• **Activity list**:
- a) Rewrite the paragraph of the tracer diffusion excerpt that begins "The keyword arguments grid and closure" as a short bulleted list, keeping its main facts.
- b) In the tracer diffusion excerpt, reproduce the text between "Note that by" and "of a Gaussian.", inclusive, substituting "goal" for "objective".

• **Supplied passage**:
=== Section Start ===

The keyword arguments grid and closure indicate that our model grid is Cartesian with uniform grid spacing, that our diffusive stress and tracer fluxes are determined by diffusion with a constant diffusivity κ (note that we do not use viscosity in this example).

Note that by default, a Model has no-flux boundary condition on all variables. Next, we set an initial condition on our "passive tracer", temperature. Our objective is to observe the diffusion of a Gaussian.

# Build a Gaussian initial condition function with width `δ`:
δ = 0.1
Tᵢ(x, y, z) = exp( -(z + 0.5)^2 / (2δ^2) )

# Set `model.tracers.T` to the function `Tᵢ`:
set!(model, T=Tᵢ)

Running your first Model

Finally, we time-step the model forward using the function time_step!, with a time-step size that ensures numerical stability.

=== Section End ===

• **Information**:
=== Section Start ===

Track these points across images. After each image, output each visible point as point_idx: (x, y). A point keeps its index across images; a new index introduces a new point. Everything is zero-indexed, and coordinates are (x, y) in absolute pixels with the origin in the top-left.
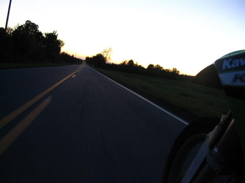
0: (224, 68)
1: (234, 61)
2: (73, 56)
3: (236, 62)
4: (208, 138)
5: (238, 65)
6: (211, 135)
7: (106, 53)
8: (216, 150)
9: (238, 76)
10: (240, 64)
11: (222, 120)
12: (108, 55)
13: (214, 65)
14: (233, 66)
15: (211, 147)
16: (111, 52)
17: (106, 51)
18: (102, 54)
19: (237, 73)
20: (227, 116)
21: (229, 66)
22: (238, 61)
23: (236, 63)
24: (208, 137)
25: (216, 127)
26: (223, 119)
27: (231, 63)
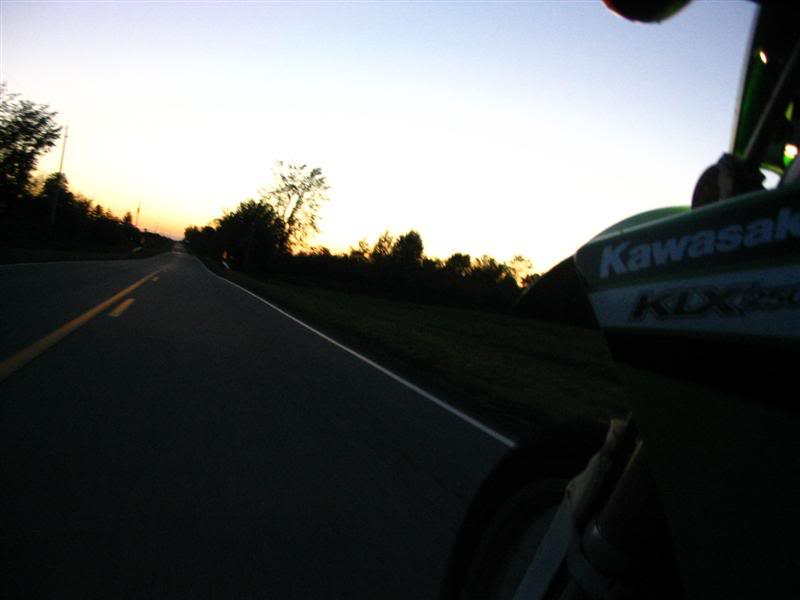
0: (604, 273)
1: (634, 252)
2: (128, 218)
3: (640, 252)
4: (569, 497)
5: (646, 263)
6: (579, 486)
7: (295, 198)
8: (595, 531)
9: (649, 300)
10: (652, 258)
11: (610, 436)
12: (305, 206)
13: (575, 259)
14: (633, 266)
15: (581, 524)
16: (320, 190)
17: (297, 184)
18: (273, 202)
19: (646, 288)
20: (626, 424)
21: (620, 268)
22: (645, 249)
23: (643, 256)
24: (569, 493)
25: (594, 460)
26: (614, 431)
27: (625, 257)
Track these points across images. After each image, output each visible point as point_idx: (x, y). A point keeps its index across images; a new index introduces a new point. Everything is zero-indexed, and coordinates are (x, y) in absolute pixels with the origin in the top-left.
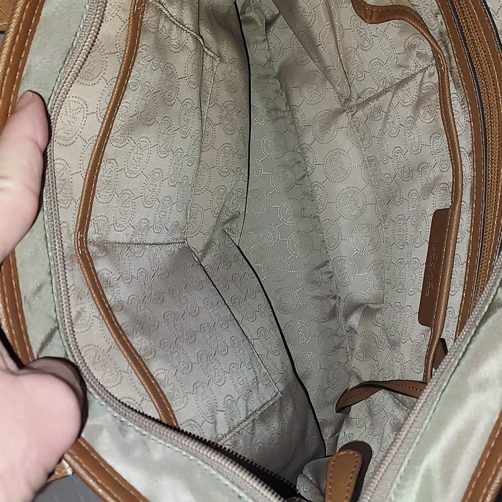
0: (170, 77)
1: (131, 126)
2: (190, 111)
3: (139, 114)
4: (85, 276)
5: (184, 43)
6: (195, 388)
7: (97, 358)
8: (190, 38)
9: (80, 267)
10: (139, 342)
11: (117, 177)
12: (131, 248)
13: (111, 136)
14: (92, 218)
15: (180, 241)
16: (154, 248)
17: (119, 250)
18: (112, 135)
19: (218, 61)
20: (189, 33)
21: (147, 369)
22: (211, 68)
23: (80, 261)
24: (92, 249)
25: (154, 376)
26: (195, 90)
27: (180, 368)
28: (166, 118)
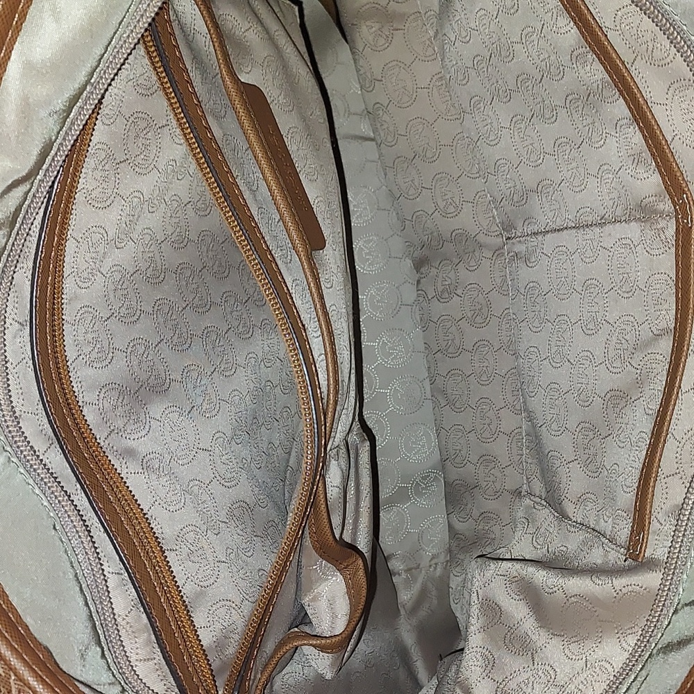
0: (590, 460)
1: (638, 385)
2: (553, 420)
3: (628, 403)
4: (676, 164)
5: (578, 507)
6: (516, 5)
7: (650, 49)
8: (571, 515)
9: (685, 176)
10: (595, 72)
11: (647, 313)
12: (599, 218)
13: (667, 367)
14: (673, 249)
15: (514, 240)
16: (559, 223)
17: (619, 212)
18: (665, 368)
19: (523, 491)
20: (574, 522)
21: (582, 33)
22: (530, 480)
23: (684, 185)
24: (667, 206)
25: (572, 23)
26: (550, 449)
27: (537, 36)
28: (586, 404)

=== Section End ===

• **List of answers**:
- a)
- The keyword arguments grid and closure set up the model.
- The model grid is Cartesian with uniform grid spacing.
- Diffusive stress and tracer fluxes come from diffusion with a constant diffusivity κ.
- This example uses no viscosity.

- b)
Note that by default, a Model has no-flux boundary condition on all variables. Next, we set an initial condition on our "passive tracer", temperature. Our goal is to observe the diffusion of a Gaussian.